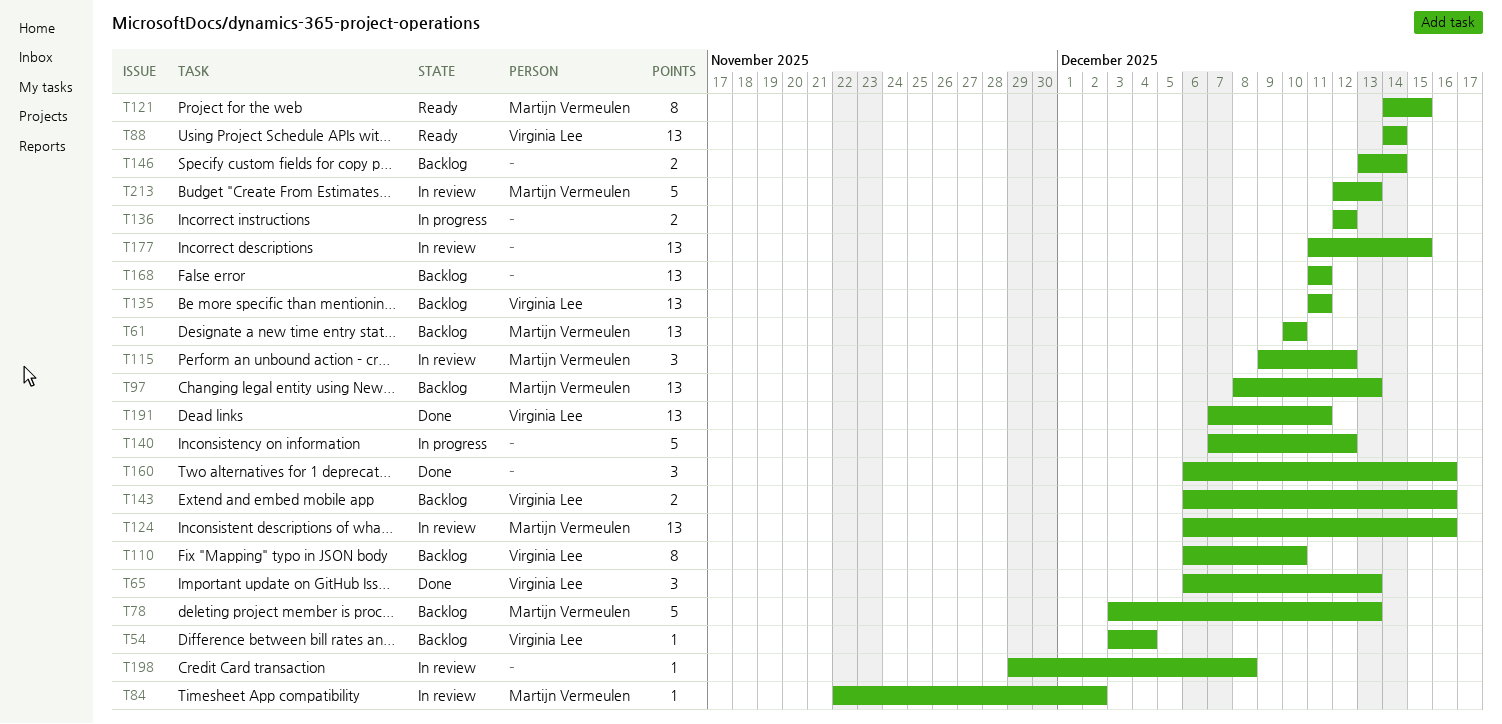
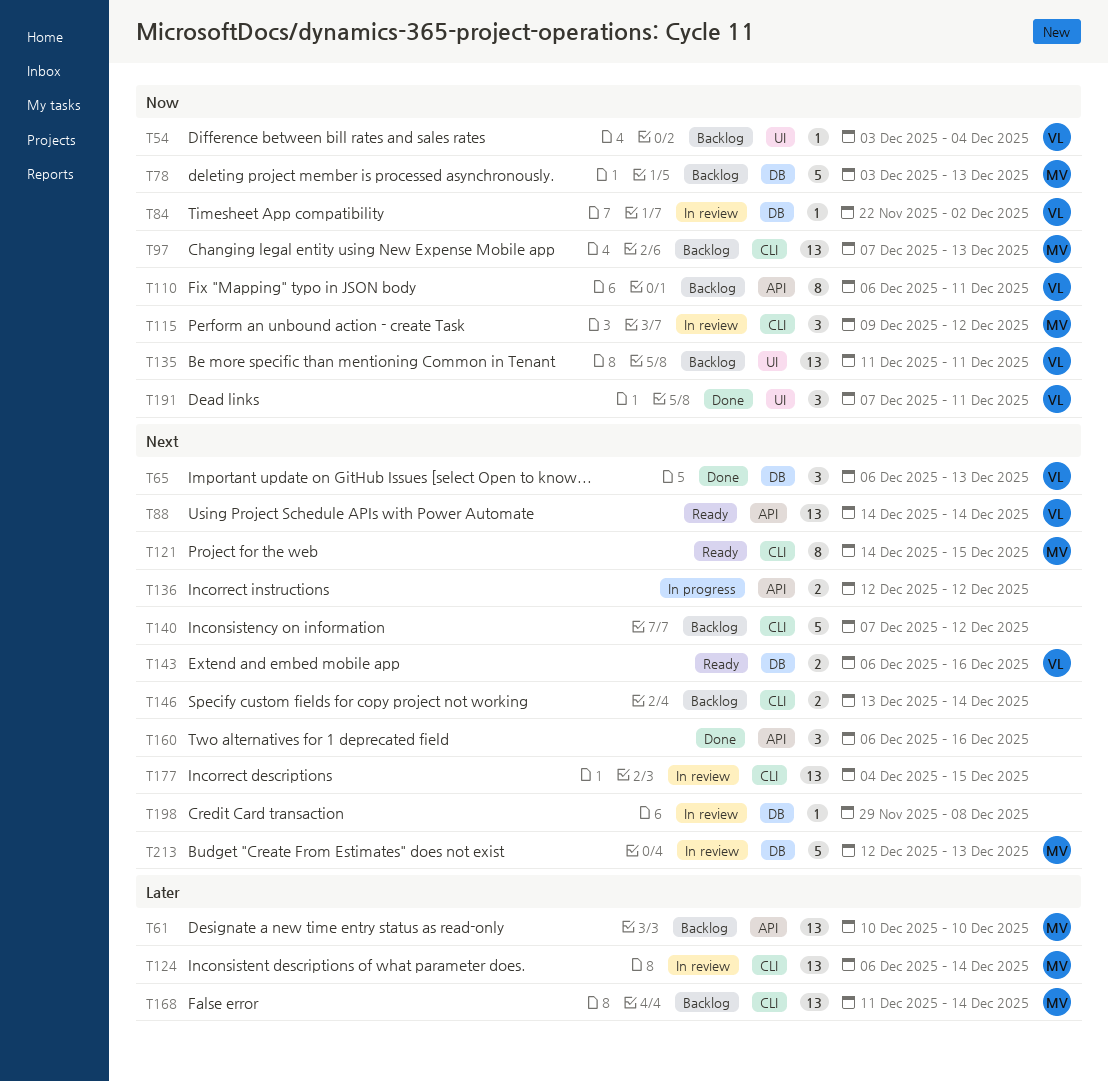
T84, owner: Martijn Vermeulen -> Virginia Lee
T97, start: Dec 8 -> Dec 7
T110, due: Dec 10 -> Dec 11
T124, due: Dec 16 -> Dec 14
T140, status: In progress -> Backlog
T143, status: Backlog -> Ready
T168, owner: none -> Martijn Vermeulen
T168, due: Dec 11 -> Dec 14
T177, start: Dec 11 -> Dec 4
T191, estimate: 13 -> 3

**Work instruction**:
Where does the word "owner" appear in the material above? Copy every line that holds it.

**Your solution**:
T84, owner: Martijn Vermeulen -> Virginia Lee
T168, owner: none -> Martijn Vermeulen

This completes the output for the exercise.